Epidermal growth factor (EGF) is used to treat alkali-burned corneas. However, EGF-induced corneal angiogenesis, which is currently untreatable, is a side effect of this therapy. We therefore explored the role of the intermediate-conductance Ca(2+)-activated K(+) channel (KCa3.1) in EGF-induced angiogenesis and tested whether KCa3.1 blockade can suppress EGF-induced corneal angiogenesis. The proliferation, migration and tube formation of HUVECs (human umbilical vein endothelial cells) in response to EGF, the MEK inhibitor PD98059 and the KCa3.1 inhibitor TRAM-34 were analyzed in vitro via MTT, cell counting, scratch and tube formation assays. The protein and mRNA levels of KCa3.1, phosphorylated-ERK (P-ERK), total-ERK (T-ERK), cyclin-dependent kinase 4 (CDK4), vimentin and MMP-2 were assessed via western blotting and RT-PCR. KCa3.1 and vimentin expression were also detected through immunofluorescence staining.
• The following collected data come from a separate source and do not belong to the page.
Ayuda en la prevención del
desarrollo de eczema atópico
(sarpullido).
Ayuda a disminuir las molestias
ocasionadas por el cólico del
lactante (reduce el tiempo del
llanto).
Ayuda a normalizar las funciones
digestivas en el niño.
Flow cytometry was performed to examine the cell cycle. Further, an in vivo murine alkali-burned cornea model was developed and treated with EGF and TRAM-34 eye drops to analyze the effect of these treatments on corneal healing and angiogenesis. The corneas were also analyzed by histological staining. The in vitro results showed that EGF induces the upregulation of KCa3.1 and P-ERK in HUVECs and that this upregulation is suppressed by PD98059. EGF stimulates proliferation, migration and tube formation in HUVECs, and this effect can be suppressed by TRAM-34. TRAM-34 also arrests HUVECs in the G1 phase of the cell cycle and downregulates CDK4, vimentin and MMP-2 in these cells. The in vivo results indicated that TRAM-34 suppresses EGF-induced corneal angiogenesis without affecting EGF-induced corneal wound healing. In summary, the upregulation of KCa3.1 may be crucial for EGF-induced angiogenesis through the MAPK/ERK signaling pathway. Thus, KCa3.1 may be a potential target for the treatment of EGF-induced corneal angiogenesis.